3/   Vous êtes le président de l’OND, l’Observatoire National de la
Démocratie, un organisme qui s’occupe de l’instauration de la démocratie
dans notre pays. Seulement voilà, il souffre d’un silence qui ne dit pas son
nom, d’aucuns pourraient même dire un silence complice. Qu’en est-il exactement de l’OND ?

J’ai appelé à un Grand dialogue. Un dialogue qui ne se limite pas aux aspects politiques. J’ai proposé que ce dialogue soit bâti autour de trois (3) axes principaux :

  1. Démocratie et Etat de droit. Faire du Gabon une démocratie et un Etat de droit véritable ;
  2. La crise Sociale. Solder la crise sociale qui secoue notre pays depuis 1990 et qui se caractérise par des grèves intempestives dans les différents secteurs d’activité ;
  3. Mise en place d’une Commission Vérité et réconciliation.

Pour moi au terme de ce dialogue, le Gabon doit démarrer une nouvelle phase de son histoire. Tout est encore possible !

4/  Ancien candidat à l’élection présidentielle, vous comptez participer
au Dialogue National, quel sera votre apport à ces assisses ? Du moins
qu’est-ce que les gabonais pourraient retenir de votre participation à
cette rencontre. 

Je me battrai pour que toutes les réformes qui doivent faire de notre pays une démocratie véritable et un Etat de droit soient adoptées. C’est la marge de manœuvre dont je dispose pour le moment. Je compte l’exploiter au mieux.

Mr le Président votre mot de fin.

Le Président doit tirer les conséquences de son premier septennat, qui a finalement été caractérisé par la trahison, l’égoïsme et la roublardise de ceux à qui il a confié des responsabilités. C’est ce que nous découvrons aujourd’hui  à travers l’opération MAMBA.

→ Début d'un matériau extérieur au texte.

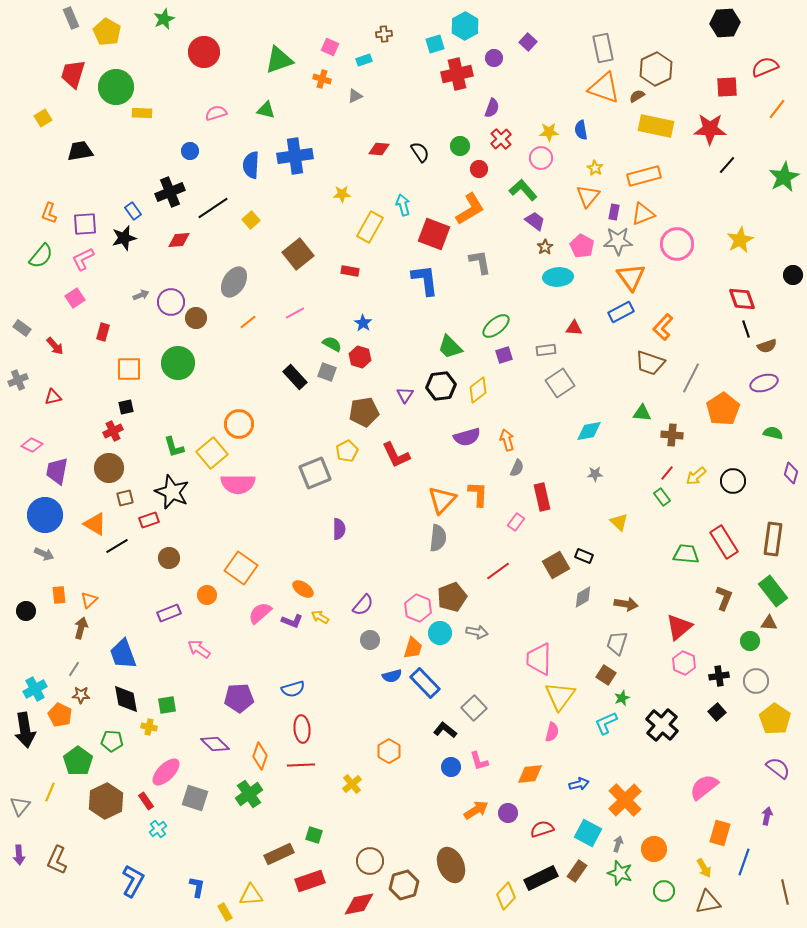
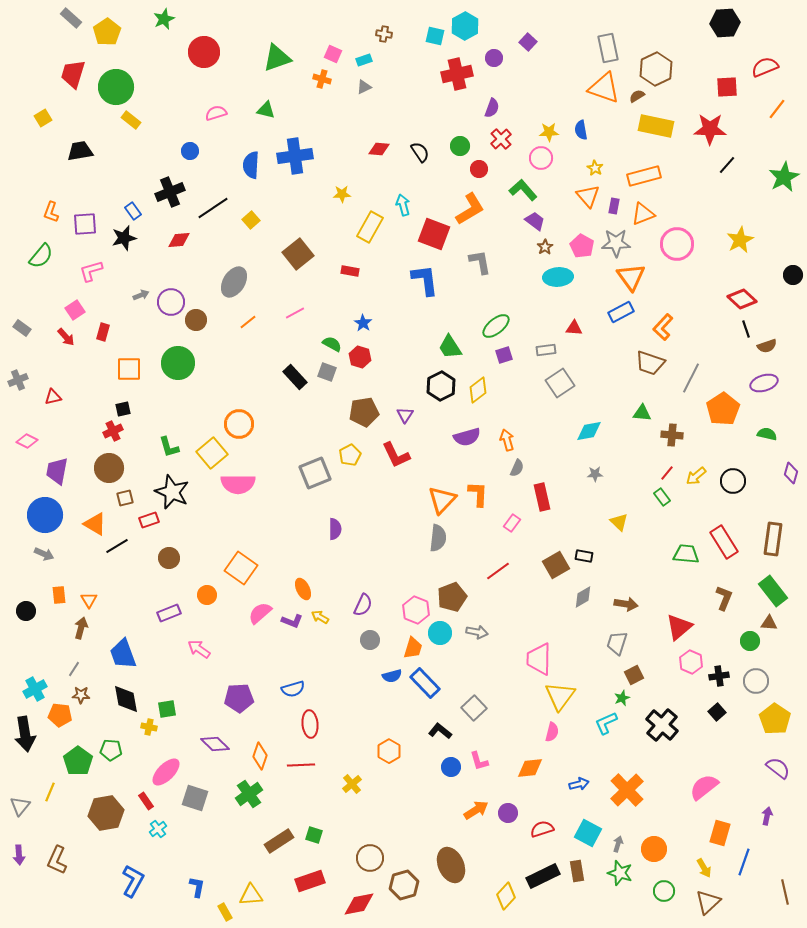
gray rectangle at (71, 18): rotated 25 degrees counterclockwise
yellow pentagon at (107, 32): rotated 8 degrees clockwise
brown cross at (384, 34): rotated 14 degrees clockwise
cyan square at (435, 44): moved 8 px up; rotated 30 degrees clockwise
pink square at (330, 47): moved 3 px right, 7 px down
gray rectangle at (603, 48): moved 5 px right
green triangle at (279, 60): moved 2 px left, 2 px up
gray triangle at (355, 96): moved 9 px right, 9 px up
yellow rectangle at (142, 113): moved 11 px left, 7 px down; rotated 36 degrees clockwise
orange triangle at (588, 196): rotated 20 degrees counterclockwise
purple rectangle at (614, 212): moved 6 px up
orange L-shape at (49, 213): moved 2 px right, 1 px up
gray star at (618, 241): moved 2 px left, 2 px down
pink L-shape at (83, 259): moved 8 px right, 12 px down; rotated 10 degrees clockwise
pink square at (75, 298): moved 12 px down
red diamond at (742, 299): rotated 28 degrees counterclockwise
brown circle at (196, 318): moved 2 px down
red arrow at (55, 346): moved 11 px right, 9 px up
green trapezoid at (450, 347): rotated 12 degrees clockwise
black hexagon at (441, 386): rotated 20 degrees counterclockwise
purple triangle at (405, 395): moved 20 px down
black square at (126, 407): moved 3 px left, 2 px down
green semicircle at (773, 433): moved 6 px left, 1 px down
pink diamond at (32, 445): moved 5 px left, 4 px up
green L-shape at (174, 447): moved 5 px left
yellow pentagon at (347, 451): moved 3 px right, 4 px down
pink rectangle at (516, 522): moved 4 px left, 1 px down
purple semicircle at (339, 529): moved 4 px left
black rectangle at (584, 556): rotated 12 degrees counterclockwise
orange ellipse at (303, 589): rotated 30 degrees clockwise
orange triangle at (89, 600): rotated 18 degrees counterclockwise
purple semicircle at (363, 605): rotated 15 degrees counterclockwise
pink hexagon at (418, 608): moved 2 px left, 2 px down
pink hexagon at (684, 663): moved 7 px right, 1 px up
brown square at (606, 675): moved 28 px right; rotated 30 degrees clockwise
green square at (167, 705): moved 4 px down
orange pentagon at (60, 715): rotated 20 degrees counterclockwise
red ellipse at (302, 729): moved 8 px right, 5 px up
black arrow at (25, 730): moved 4 px down
black L-shape at (445, 730): moved 5 px left, 1 px down
green pentagon at (112, 741): moved 1 px left, 9 px down
orange diamond at (530, 774): moved 6 px up
orange cross at (625, 800): moved 2 px right, 10 px up
brown hexagon at (106, 801): moved 12 px down; rotated 16 degrees clockwise
brown rectangle at (279, 854): moved 13 px up; rotated 8 degrees counterclockwise
brown circle at (370, 861): moved 3 px up
brown rectangle at (577, 871): rotated 45 degrees counterclockwise
black rectangle at (541, 878): moved 2 px right, 2 px up
brown triangle at (708, 902): rotated 32 degrees counterclockwise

C’est pour cela que je lui demande  d’être vigilant et de ne permettre à personne de détourner ce dialogue de son objectif initial. C’est à lui de recadrer les uns et les autres pour que cette concertation soit une réussite afin  que les résultats, qui en sortiront, profitent  largement au pays. La réussite ou l’échec de ce dialogue impactera sérieusement sur la suite de ce mandat. La réussite de ce dialogue et sa Légitimité dépendront fortement de la mise en œuvre de son caractère inclusif.